==== Brano di partenza

Costume e performance. Il primo libro di Donatella Barbieri
Il legame tra costume e pratica performativa è evidente ed essenziale. Eppure la letteratura su questo argomento è ancora piuttosto scarna. A giugno, la critica teatrale Donatella Barbieri farà il suo debutto nel mondo dell’editoria con un volume che approfondisce il tema del costume di scena attingendo dall’imponente archivio del Victoria and Albert Museum di Londra.
Non esiste performance senza costume. Sul palcoscenico, il costume guida il movimento, definisce il contesto, rivela il personaggio e il suo rapporto con gli altri. È parte integrante della performance e vi sopravvive negli archivi. Nel teatro contemporaneo, nel quale non sono insoliti abiti neutri o corpi nudi, anche l’epidermide si fa costume, ponendosi come veicolo di significati tra attore e audience nel microcosmo parallelo che ha origine dalla performance.
Nonostante la sua ubiquità, sul costume è stato scritto pochissimo. Non deve sorprendere quindi il fermento presente attorno al libro Costume in Performance, in uscita a giugno, dopo sei anni di incubazione.
Costume in Performance rompe il lungo silenzio della critica teatrale sul costume di scena e lo fa abbellendosi di circa duecento immagini prese dalle migliori collezioni museali di tutto il mondo. Il volume è scritto da Donatella Barbieri, Senior Research Fellow presso London College of Fashion (LCF), con la collaborazione di Melissa Trimingham, Senior Lecturer in Drama presso University of Kent, ed è pubblicato dalla casa editrice specializzata Bloomsbury Publishing.
Sei parole chiave, ovvero rito, coro, sublime, grottesco, empatia e autenticità, hanno fornito lo spunto per indagare il ruolo del costume, sia storico (e preistorico) sia contemporaneo, oltre a suggerire la struttura del volume, suddiviso in altrettanti capitoli. Ne abbiamo parlato con l’autrice.
L’INTERVISTA
Costume in Performance è il tuo primo libro. Ce ne racconteresti l’origine?
Il periodo che ho trascorso come ricercatrice presso il Victoria & Albert Museum, a seguito dell’assegnazione della borsa di studio da parte del museo in congiunzione con LCF, è stato sicuramente cruciale per questo progetto. In particolare lo è stato l’accesso ai suoi archivi, che mi ha permesso di studiare da vicino il costume, scoprendone le proprietà materiali, così da accertare la sua intercessione nella performance. Inoltre, ne ha risentito anche la selezione iconografica. Molte delle immagini riprodotte nel libro provengono infatti dagli archivi del V&A.

========

Completa quanto segue –
a: Riassumi in due frasi l'articolo sul costume di scena.
b: Trascrivi fedelmente il passo dell'articolo sul costume di scena che va da "Sei parole chiave, ovvero" fino a "parlato con l’autrice." compreso.

==== Dati di input

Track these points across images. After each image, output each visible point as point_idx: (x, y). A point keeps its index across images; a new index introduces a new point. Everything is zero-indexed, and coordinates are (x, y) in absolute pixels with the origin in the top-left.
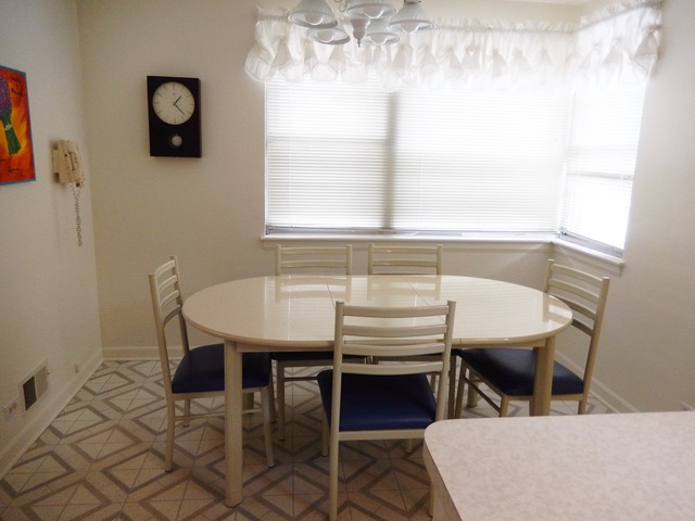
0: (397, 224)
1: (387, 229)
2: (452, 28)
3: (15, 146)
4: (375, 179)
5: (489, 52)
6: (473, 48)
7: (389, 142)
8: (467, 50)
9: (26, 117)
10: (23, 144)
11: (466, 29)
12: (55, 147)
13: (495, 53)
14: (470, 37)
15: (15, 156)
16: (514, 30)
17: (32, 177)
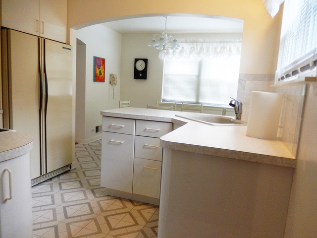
0: (200, 101)
1: (197, 102)
2: (216, 42)
3: (101, 74)
4: (194, 87)
5: (228, 48)
6: (223, 48)
7: (199, 76)
8: (221, 48)
9: (104, 68)
10: (103, 74)
11: (221, 42)
12: (111, 75)
13: (230, 49)
14: (222, 45)
15: (100, 76)
16: (236, 42)
17: (104, 81)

========

Soluzioni –
a: Il costume è parte integrante di ogni performance, eppure sul costume di scena è stato scritto pochissimo. Il libro Costume in Performance di Donatella Barbieri, in uscita a giugno per Bloomsbury Publishing, rompe questo silenzio con circa duecento immagini, molte delle quali provengono dagli archivi del Victoria and Albert Museum, ed è suddiviso in sei capitoli ispirati ad altrettante parole chiave.

b:
Sei parole chiave, ovvero rito, coro, sublime, grottesco, empatia e autenticità, hanno fornito lo spunto per indagare il ruolo del costume, sia storico (e preistorico) sia contemporaneo, oltre a suggerire la struttura del volume, suddiviso in altrettanti capitoli. Ne abbiamo parlato con l’autrice.